Sulla causa, iniziata nel 2020 e ancora in corso, si dovrà esprimere in queste settimane la Cassazione dopo due sentenze – la prima del Tribunale dei Minori del Piemonte e della Valle d'Aosta e la seconda della Corte d'Appello - che hanno dichiarato lo stato di adottabilità del minore e il suo momentaneo inserimento in una comunità terapeutica.

«In questo momento, mi ritrovo che non so dove si trova mio figlio. Questo gesto estremo, chiamatelo come volete, non finisce qua perché non mi stanno trattando come una persona», minaccia la donna che non risparmia l'operato dei servizi sociali da gravi accuse. «È un atto che ho compiuto per l'accanimento contro la mia famiglia. Sono stanca, basta», è lo sfogo che la mamma ha rilasciato nei giorni scorsi al Settimanale La Nuova Periferia di Settimo.

L'avvocato della donna

«Prendo atto del suo gesto che immagino sia frutto di una situazione che ha esasperato la mia assistita che da anni si batte per suo figlio. Da un punto di vista umano, capisco. Da un punto di vista puramente tecnico e giuridico, non lo condivido», aveva commentato Pasqualino Miraglia, avvocato difensore della donna.

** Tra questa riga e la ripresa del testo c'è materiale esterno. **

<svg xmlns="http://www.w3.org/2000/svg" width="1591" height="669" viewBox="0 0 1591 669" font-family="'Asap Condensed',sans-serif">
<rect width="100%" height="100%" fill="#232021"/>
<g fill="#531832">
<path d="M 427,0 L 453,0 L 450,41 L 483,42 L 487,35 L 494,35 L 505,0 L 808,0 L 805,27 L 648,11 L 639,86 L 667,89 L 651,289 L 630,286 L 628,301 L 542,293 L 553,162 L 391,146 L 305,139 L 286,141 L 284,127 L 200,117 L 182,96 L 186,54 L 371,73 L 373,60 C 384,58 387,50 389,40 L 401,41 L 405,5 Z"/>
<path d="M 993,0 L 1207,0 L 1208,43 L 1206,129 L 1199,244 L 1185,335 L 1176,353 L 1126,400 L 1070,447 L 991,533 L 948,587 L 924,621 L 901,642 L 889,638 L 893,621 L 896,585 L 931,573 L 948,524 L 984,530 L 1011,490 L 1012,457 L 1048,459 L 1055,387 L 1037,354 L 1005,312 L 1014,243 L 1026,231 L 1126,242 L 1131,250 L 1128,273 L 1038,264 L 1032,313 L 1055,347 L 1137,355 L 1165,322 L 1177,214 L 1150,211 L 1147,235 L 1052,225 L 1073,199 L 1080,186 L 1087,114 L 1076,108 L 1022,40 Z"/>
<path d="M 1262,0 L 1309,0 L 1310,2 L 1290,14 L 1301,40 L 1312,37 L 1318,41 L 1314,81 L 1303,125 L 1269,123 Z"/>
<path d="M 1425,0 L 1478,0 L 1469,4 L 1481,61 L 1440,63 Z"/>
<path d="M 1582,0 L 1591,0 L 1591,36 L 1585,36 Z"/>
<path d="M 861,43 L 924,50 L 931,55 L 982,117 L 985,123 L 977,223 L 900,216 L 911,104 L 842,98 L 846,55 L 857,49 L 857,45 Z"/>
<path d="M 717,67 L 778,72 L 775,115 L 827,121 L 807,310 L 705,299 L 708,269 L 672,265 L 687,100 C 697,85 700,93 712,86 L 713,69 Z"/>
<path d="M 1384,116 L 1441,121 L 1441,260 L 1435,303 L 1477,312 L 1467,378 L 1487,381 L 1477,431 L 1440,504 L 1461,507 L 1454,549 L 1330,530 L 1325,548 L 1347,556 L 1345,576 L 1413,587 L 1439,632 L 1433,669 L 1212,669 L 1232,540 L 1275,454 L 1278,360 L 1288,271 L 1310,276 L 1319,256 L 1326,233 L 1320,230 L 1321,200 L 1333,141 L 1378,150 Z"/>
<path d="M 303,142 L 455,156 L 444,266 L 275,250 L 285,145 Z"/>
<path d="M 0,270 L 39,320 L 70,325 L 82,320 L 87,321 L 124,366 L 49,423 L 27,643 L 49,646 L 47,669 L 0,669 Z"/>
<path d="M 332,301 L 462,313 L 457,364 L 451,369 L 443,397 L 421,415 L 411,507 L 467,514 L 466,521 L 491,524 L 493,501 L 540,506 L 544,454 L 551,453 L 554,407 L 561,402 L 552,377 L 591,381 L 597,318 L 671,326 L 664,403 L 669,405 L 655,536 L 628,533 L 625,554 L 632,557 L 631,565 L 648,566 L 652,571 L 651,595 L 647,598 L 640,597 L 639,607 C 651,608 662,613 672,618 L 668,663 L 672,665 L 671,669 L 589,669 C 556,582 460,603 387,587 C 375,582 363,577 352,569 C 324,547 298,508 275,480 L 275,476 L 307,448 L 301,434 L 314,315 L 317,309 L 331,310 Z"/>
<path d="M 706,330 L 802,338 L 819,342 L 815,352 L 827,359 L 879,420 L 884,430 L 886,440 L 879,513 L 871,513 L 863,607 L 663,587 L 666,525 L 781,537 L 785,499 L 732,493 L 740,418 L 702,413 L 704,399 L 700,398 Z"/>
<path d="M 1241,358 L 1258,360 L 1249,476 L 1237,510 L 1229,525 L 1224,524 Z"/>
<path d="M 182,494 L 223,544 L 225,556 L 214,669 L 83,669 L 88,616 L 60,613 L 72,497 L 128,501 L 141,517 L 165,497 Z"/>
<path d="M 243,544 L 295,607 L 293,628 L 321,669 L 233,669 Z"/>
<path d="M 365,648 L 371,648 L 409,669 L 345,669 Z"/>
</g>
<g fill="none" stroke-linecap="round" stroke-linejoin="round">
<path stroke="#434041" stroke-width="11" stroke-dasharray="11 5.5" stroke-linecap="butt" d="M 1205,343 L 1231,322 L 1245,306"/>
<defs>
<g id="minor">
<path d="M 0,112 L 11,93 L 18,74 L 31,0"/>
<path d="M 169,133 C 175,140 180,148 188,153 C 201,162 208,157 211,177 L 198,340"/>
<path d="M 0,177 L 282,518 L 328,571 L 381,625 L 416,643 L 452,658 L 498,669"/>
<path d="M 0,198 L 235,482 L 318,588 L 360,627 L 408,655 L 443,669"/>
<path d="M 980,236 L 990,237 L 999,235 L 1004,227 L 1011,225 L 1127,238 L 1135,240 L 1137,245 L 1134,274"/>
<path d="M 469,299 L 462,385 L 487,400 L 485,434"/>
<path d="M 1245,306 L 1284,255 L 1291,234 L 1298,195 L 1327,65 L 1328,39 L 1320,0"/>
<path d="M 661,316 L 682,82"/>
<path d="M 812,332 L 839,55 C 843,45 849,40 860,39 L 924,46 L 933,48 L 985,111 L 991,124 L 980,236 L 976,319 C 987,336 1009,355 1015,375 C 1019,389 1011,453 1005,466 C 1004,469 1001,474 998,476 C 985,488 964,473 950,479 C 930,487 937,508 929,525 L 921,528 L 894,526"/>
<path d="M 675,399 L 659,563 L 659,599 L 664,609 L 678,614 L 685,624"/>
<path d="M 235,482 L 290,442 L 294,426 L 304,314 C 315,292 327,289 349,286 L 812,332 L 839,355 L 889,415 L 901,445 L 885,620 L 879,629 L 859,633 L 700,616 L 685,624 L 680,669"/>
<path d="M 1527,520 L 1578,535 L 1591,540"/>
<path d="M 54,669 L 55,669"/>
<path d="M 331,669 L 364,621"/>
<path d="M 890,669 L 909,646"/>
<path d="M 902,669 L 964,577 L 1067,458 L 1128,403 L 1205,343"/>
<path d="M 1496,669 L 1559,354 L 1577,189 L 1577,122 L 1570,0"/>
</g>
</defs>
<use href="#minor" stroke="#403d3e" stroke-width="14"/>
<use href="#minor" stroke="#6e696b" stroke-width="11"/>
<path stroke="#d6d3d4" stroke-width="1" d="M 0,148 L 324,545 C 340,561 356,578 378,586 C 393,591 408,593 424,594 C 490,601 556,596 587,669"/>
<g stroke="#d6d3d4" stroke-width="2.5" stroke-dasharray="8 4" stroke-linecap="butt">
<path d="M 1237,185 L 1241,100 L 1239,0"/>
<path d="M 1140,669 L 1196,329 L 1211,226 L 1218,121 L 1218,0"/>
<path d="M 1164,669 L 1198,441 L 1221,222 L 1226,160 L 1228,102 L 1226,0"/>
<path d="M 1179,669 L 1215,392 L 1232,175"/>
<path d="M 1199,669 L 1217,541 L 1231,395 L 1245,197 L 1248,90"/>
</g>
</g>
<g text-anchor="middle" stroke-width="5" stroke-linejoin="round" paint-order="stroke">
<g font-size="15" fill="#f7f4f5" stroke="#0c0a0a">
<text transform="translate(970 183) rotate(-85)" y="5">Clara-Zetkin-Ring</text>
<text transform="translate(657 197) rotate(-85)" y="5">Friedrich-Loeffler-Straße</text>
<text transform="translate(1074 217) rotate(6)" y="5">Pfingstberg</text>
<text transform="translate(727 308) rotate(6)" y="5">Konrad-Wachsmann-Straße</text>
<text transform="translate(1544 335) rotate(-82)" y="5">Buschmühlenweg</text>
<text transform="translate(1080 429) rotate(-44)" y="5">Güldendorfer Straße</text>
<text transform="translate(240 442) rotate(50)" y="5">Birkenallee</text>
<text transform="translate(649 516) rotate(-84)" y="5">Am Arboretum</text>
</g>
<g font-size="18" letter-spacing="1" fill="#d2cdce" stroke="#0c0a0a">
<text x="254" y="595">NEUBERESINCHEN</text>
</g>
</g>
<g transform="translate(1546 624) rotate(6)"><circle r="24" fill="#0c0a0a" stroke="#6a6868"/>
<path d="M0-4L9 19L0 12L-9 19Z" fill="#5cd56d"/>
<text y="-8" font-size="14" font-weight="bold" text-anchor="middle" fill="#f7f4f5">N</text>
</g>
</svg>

"Cosa c'è di peggio di perdere un bambino? Qualsiasi cosa faccia la signora, è sicuramente meno grave del fatto che le abbiano portato via il bambino. Fermo restando, come ho detto, che dal punto di vista tecnico ha commesso un reato. E i reati vanno perseguiti sempre, però bisogna anche capire l'esasperazione di una mamma che si ritrova senza il proprio bambino. E dal mio punto di vista senza un motivo valido perché non stiamo parlando di una signora che esponeva il minore a pericoli. Per questo motivo, seppur non posso condividerlo – ribadisce l'avvocato Miraglia -, umanamente capisco il gesto».